Autre argument de Idrissa Seck pour son choix de se retrouver avec Macky Sall, c’est «la compétition électorale de 2019» qui, d’après lui, «est derrière nous». A l’en croire, «le contentieux qui en est issu a été éteint par l’ouverture du Dialogue national et les résultats remarquables qu’il a produits». A ceux qui lui rappellent ses propos selon lesquels il n’acceptera plus un décret de nomination, l’ancien maire de Thiès précise et met tout sur le dos du destin. Et il s’explique : «Je n’ai pas dit que je n’accepterai plus une nomination par décret mais que je n’ai plus l’intention d’accepter une nomination par décret. Et comme m’avait appris mon maître (Ndlr : Abdoulaye Wade) qui disait être un nomme nuancé, je suis un homme nuancé, très nuancé.» Ce n’est pas pour rien d’ailleurs que sa réponse-justification a provoqué une hilarité que même sa «très chère sœur et amie», Aminata Tall, qui était à sa gauche, n’a pu se retenir. «J’ai appris d’un grand soufi que la nécessité crée l’exception (…). L’homme peut se prétendre maître de ses intentions et de ses actes, mais son destin relève de ce que les croyants appellent «volonté divine» et que les non-croyants pourraient nommer «contexte», «circonstance» ou «situation»». Idrissa Seck avait le talent d’un comédien hier. Et il salue quelqu’un de spécial. «Me Ousmane Sèye que j’ai connu à Rebeuss», lâche-t-il avec une franche rigolade. Le protocole de Rebeuss pour les non-initiés. Il insiste également sur le fait que son choix est dicté par la crise liée au Covid-19. «Aujourd’hui comme hier, ma réflexion et mon action portent plus sur les solutions à apporter aux difficultés des citoyens que sur la polémique». M. Seck, comme à son habitude, a convoqué dans son discours des versets du Coran pour justifier sa décision. De même, il a également ironisé en répondant aux remarques qui lui sont faites depuis sa nomination à la tête de cette institution. Ainsi il dit, sourire aux lèvres : «Ceux qui attendent encore à la gare 2019 doivent réaliser que le train est déjà loin, il s’élance déjà du quai 2020 en route pour 2035 et au-delà, si Dieu le veut.»

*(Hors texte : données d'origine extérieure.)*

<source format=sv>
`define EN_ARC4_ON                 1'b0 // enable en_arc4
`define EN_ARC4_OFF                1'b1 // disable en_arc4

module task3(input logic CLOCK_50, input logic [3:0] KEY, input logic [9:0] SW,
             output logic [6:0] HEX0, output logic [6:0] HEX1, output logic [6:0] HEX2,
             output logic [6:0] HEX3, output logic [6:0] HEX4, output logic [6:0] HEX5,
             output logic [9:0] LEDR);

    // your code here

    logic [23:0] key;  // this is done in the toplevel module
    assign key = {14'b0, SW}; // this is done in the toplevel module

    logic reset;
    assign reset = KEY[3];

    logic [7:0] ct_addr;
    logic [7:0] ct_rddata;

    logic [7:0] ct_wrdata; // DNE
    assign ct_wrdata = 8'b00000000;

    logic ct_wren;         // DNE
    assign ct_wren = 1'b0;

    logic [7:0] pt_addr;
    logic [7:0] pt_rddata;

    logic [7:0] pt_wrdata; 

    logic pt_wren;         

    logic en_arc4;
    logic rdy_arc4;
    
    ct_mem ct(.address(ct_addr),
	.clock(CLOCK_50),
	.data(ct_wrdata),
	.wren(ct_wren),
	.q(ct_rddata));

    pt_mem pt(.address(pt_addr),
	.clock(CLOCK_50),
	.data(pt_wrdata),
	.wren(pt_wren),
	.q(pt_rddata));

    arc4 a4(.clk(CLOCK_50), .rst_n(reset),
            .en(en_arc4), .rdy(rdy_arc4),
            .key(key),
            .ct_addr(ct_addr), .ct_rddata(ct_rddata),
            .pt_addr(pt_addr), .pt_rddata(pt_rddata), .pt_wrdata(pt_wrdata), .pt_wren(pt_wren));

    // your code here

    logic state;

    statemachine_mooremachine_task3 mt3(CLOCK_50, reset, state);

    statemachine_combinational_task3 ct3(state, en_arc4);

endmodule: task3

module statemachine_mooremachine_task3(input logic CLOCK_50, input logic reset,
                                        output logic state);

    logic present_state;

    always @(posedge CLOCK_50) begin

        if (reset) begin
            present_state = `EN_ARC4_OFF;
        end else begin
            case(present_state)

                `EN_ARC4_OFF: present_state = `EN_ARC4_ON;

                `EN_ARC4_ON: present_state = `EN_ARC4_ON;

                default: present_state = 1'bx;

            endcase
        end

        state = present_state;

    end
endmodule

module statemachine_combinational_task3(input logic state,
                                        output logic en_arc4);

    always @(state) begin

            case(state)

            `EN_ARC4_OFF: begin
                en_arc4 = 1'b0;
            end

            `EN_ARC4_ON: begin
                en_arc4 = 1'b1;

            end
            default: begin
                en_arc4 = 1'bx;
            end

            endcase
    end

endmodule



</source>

«Politiquement et étatiquement, nous combattrons ceux qui veulent déstabiliser l’Etat»
Idy a choisi son camp et il l’assume pleinement. Par conséquent, il entend combattre tout opposant qui empêchera Macky Sall de gouverner. Il distingue d’abord deux adversaires. «D’abord, il y a des citoyens qui pensent que ce que notre choix ne va pas dans leurs intérêts ou qu’il remet en cause leurs projets. Pour ceux-là, nous respectons leur opinion et défendons la nôtre. Il y a, ensuite, une deuxième catégorie de citoyens qui voient l’Etat prendre des décisions qui ne sont pas dans leur intérêt et, donc, ils décident de recruter des jeunes démunis pour les manipuler et leur donner des moyens de déstabilisation de l’Etat. Ceux-là doivent savoir que nous veillerons politiquement et étatiquement à ce qu’ils ne puissent causer aucun grand mal, seulement une nuisance par leur langue.»

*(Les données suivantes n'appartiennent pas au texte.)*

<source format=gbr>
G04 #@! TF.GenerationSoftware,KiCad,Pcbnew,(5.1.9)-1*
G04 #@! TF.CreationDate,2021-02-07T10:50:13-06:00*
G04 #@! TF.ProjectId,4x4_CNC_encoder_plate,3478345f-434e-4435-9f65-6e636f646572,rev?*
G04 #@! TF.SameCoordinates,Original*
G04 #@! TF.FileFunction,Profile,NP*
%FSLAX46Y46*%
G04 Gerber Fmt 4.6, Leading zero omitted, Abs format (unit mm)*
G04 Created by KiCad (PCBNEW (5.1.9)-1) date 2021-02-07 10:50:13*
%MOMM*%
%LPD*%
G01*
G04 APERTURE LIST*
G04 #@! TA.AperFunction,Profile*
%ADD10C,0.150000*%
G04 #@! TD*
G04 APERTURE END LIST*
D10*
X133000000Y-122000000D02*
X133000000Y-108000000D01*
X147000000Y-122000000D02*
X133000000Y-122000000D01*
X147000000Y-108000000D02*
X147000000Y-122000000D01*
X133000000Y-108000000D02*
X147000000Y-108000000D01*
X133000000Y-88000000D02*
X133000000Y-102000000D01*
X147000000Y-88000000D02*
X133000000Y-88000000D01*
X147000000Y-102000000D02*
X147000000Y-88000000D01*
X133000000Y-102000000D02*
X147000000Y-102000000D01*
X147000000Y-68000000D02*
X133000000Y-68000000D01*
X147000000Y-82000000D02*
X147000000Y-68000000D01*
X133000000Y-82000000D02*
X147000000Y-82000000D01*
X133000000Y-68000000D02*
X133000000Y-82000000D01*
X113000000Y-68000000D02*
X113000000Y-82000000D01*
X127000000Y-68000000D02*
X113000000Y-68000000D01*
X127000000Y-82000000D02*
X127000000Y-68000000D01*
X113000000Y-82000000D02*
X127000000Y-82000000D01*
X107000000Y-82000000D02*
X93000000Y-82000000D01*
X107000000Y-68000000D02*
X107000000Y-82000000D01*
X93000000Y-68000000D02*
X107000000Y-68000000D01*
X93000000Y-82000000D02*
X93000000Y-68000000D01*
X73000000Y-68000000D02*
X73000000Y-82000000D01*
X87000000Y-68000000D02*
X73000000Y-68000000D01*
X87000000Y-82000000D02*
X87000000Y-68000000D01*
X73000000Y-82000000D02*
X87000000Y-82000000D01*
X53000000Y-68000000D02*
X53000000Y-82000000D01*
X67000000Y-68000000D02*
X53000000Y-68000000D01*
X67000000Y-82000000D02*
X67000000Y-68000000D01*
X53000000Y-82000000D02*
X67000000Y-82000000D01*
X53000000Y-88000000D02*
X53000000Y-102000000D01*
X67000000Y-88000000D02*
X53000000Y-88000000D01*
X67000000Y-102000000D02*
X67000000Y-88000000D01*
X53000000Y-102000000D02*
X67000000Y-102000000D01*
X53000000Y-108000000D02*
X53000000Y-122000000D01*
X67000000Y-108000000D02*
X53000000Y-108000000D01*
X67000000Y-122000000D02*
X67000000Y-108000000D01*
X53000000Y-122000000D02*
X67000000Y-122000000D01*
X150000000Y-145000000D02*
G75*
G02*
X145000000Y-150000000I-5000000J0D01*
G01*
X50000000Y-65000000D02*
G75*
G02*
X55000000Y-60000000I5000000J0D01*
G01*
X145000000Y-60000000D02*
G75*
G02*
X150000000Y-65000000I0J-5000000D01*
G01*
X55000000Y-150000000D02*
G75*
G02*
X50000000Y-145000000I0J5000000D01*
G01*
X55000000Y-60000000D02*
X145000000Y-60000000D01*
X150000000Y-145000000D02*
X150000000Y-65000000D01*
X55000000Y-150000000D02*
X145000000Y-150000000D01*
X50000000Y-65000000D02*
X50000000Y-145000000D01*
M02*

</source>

«Faire du Cese une institution utile aux yeux de tous»
Après avoir répondu aux interpellations sur son choix, le nouveau président du Cese a décliné sa feuille de route. S’adressant aux membres de cette assemblée, Idrissa Seck dira que «le président de la République et l’ensemble de nos compatriotes attendent de nous que nous fassions du Cese une institution utile aux yeux de tous». Ainsi, il informe que lors des sessions, les questions de l’emploi des jeunes, de l’émigration clandestine, les inondations récurrentes, l’érosion côtière et la gestion de nos ressources naturelles seront les premiers thèmes qui seront abordés. Dans la même veine, il relève que «nous devons aussi nous intéresser aux formidables potentialités qu’offre la révolution numérique compte tenu de la nécessité de préparer nos enfants et nos petits enfants au monde de demain qui sera dominé par l’intelligence artificielle». Idrissa Seck a aussi appelé les conseillers à jouer leur partition pour trouver des solutions aux difficultés notées. «Au demeurant, il nous revient de tout mettre en œuvre pour que florissants et nombreux soient les mercis formulés par nos concitoyens à l’endroit de l’Etat et de sa plus haute autorité», a-t-il déclaré.